D’estate calano i sipari, ma già si annunciano i cartelloni per la stagione 2009-2010: una panoramica su quanto propone il Teatro Argentina, con titoli classici e contemporanei di Toni Colotta

Calano gli ultimi sipari della stagione inverno-primavera e già si rendono noti opere e interpreti della prossima, che aprirà in autunno. È ormai tradizione della nostra rubrica che si occhieggino i cartelloni annunciati per evidenziare alcune delle novità più rilevanti. In più puntate la nostra esplorazione dovrà limitarsi per ragioni di spazio a note succinte sulle istituzioni maggiori. Iniziamo oggi dall’ente stabile pubblico, il Teatro di Roma, che ha più spiccato il carattere di servizio alla città.

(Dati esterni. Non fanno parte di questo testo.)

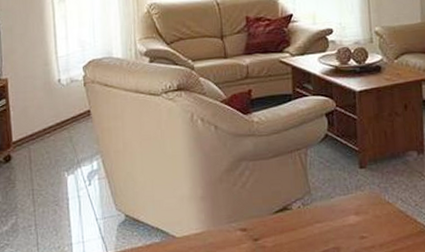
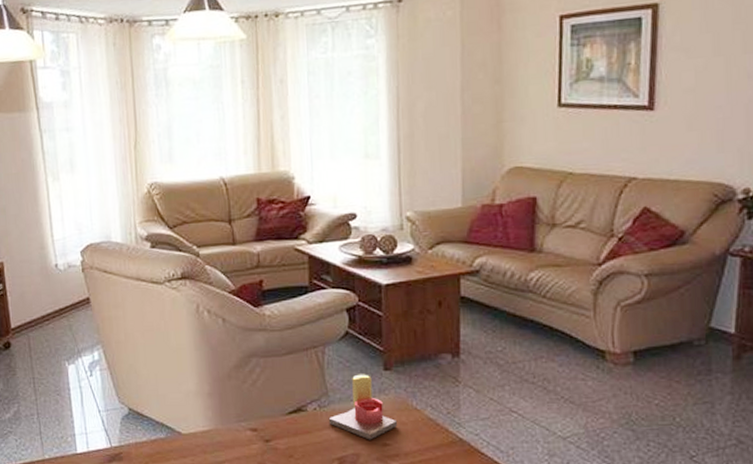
candle: none [311,172,372,234] -> present [328,374,397,440]

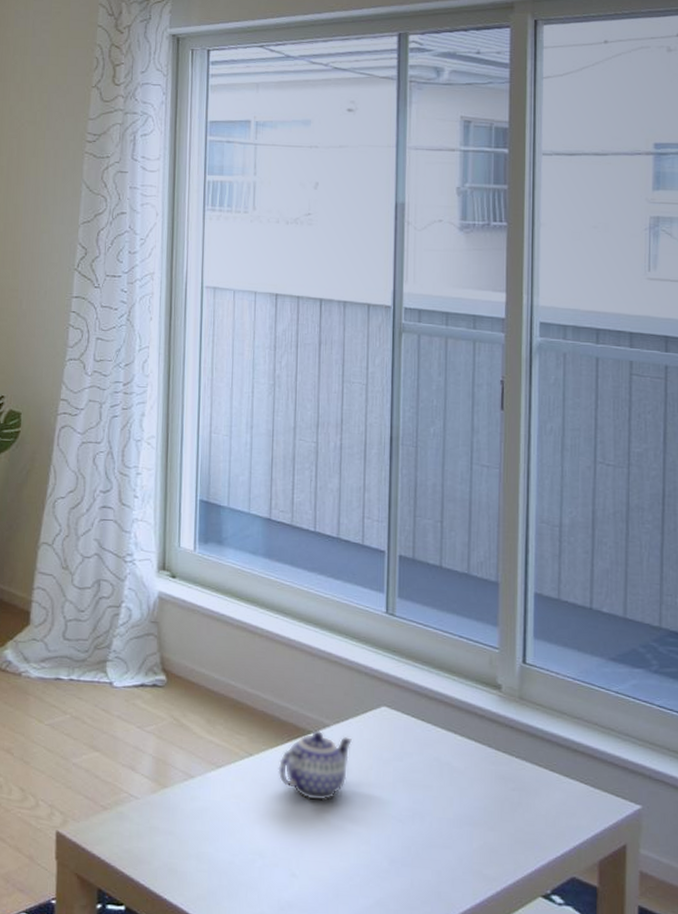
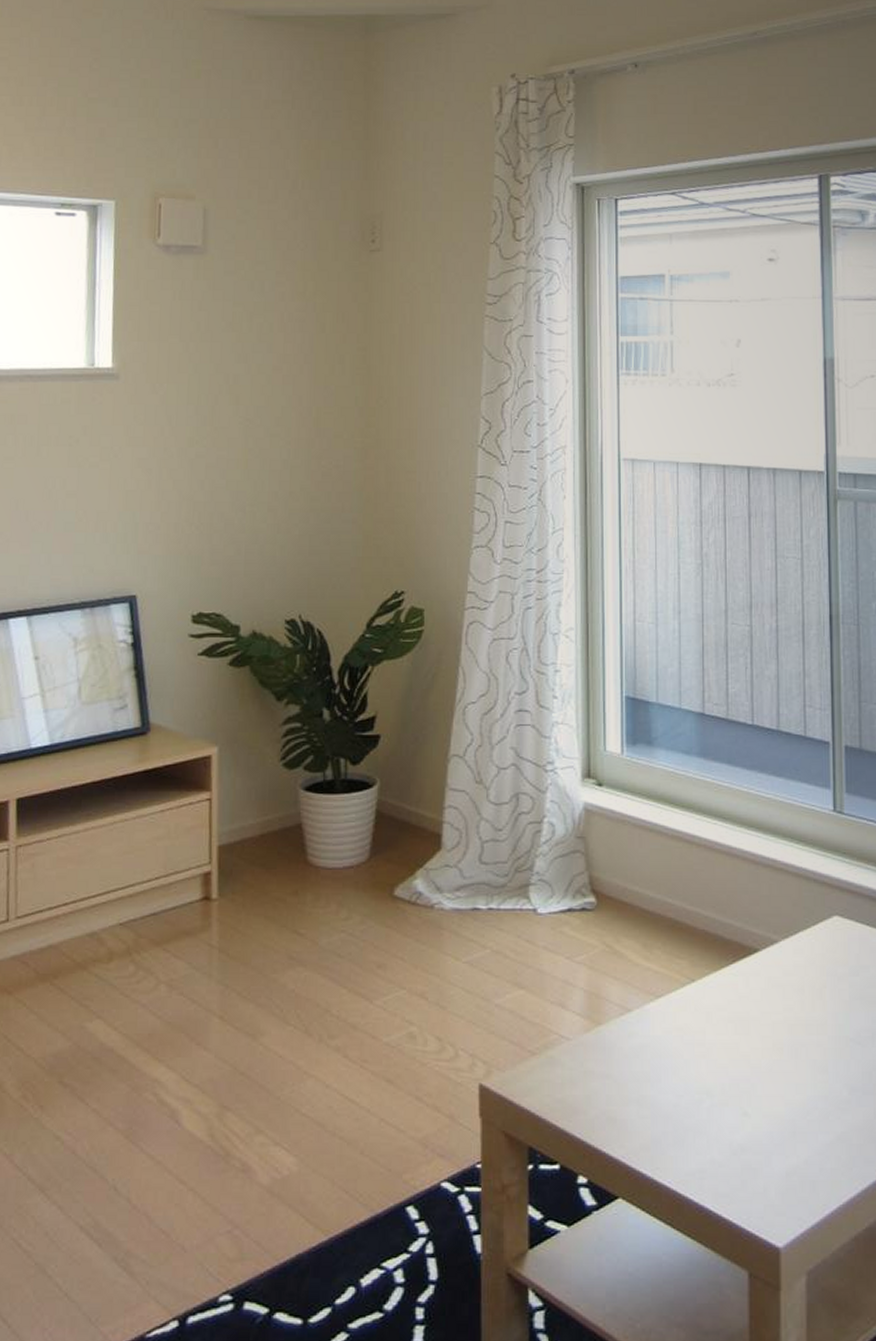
teapot: present [278,730,352,801] -> none [723,947,803,1027]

Notiamo un cambiamento nella costruzione del programma: non il succedersi disorganico di autori e titoli ma alla base il filo conduttore dei «progetti», per legare la drammaturgia classica alla contemporanea. Per la prima spicca nel programma lo spettacolo prodotto dallo Stabile che aprirà in ottobre all’Argentina la nuova stagione: “Cyrano de Bergerac”, l’immortale ritratto di un solitario anti-eroe poeta dell’amore. Ne indosserà sulla scena naso e spada un eccentrico di valore, Massimo Popolizio. Intorno a “Cyrano” fissati una serie di eventi. Di Gabriele Lavia, da Franz Werfel, è l’altra produzione nuova dell’ente, “Scrittura femminile azzurro pallido”. Torneranno all’Argentina “Filumena Marturano” e “Molto rumore per nulla”. Vari gli spettacoli ospiti, di Aristofane e Goldoni fra gli altri, e all’India «scritture» e «riletture» oltre alla ripresa di “Pippi Calzelunghe”.